Problem details: Extend the biographical entry on Joseph James Farnan Jr. by writing what follows its final sentence.

Chief Judge of the United States District Court for the District of Delaware
- In office 1996–2000
- Preceded by: Joseph J. Longobardi
- Succeeded by: Sue Lewis Robinson

Judge of the United States District Court for the District of Delaware
- In office July 18, 1985 – July 31, 2010
- Appointed by: Ronald Reagan
- Preceded by: Seat established by 98 Stat. 333
- Succeeded by: Richard G. Andrews

United States Attorney for the District of Delaware
- In office 1981–1985
- President: Ronald Reagan
- Preceded by: James W. Garvin
- Succeeded by: William C. Carpenter

Personal details
- Born: Joseph James Farnan Jr. June 15, 1945 (age 80) Philadelphia, Pennsylvania
- Education: King's College (B.A.) University of Toledo College of Law (J.D.)

= Joseph James Farnan Jr. =

American judge (born 1945)

Joseph James Farnan Jr. (born June 15, 1945) is a former United States district judge of the United States District Court for the District of Delaware.

The data:
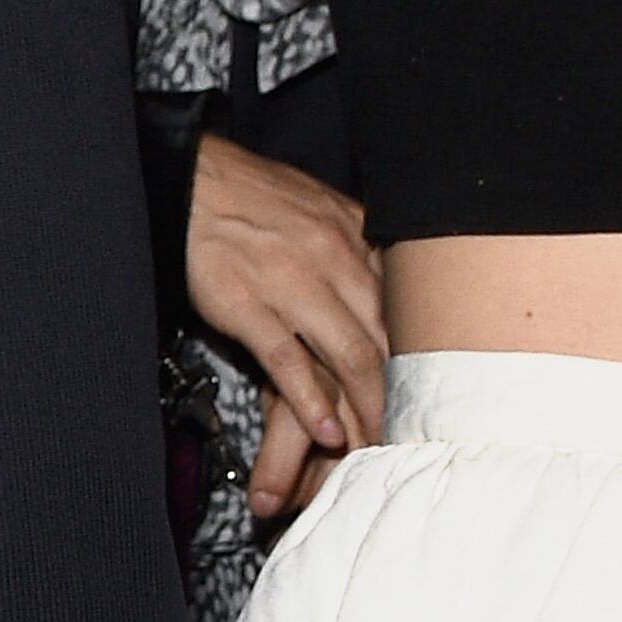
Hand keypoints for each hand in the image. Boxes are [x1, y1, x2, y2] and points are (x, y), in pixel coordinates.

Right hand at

Answer section:
==Education and career==

Born in Philadelphia, Pennsylvania, Farnan received a Bachelor of Arts degree from King's College in 1967 and a Juris Doctor from the University of Toledo College of Law in 1970. He was a Director of the Criminal Justice Program at Wilmington College in New Castle, Delaware from 1970 to 1972. He was an assistant public defender for the State of Delaware from 1972 to 1975, and was also in private practice in Wilmington, Delaware from 1972 to 1976. He was county attorney of New Castle County, Delaware from 1976 to 1979, and was chief deputy attorney general of the state of Delaware from 1979 to 1981. He was the United States Attorney for the District of Delaware from 1981 to 1985.

==Federal judicial service==

On June 21, 1985, Farnan was nominated by President Ronald Reagan to a new seat on the United States District Court for the District of Delaware created by 98 Stat. 333. He was confirmed by the United States Senate on July 16, 1985, and received his commission on July 18, 1985. He served as Chief Judge from 1996 to 2000. He retired on July 31, 2010, having become the longest-serving member of the federal bench in Delaware.

==Post judicial service==

Since his retirement from the bench, Farnan has served as an attorney in private practice at the law firm of Farnan LLP.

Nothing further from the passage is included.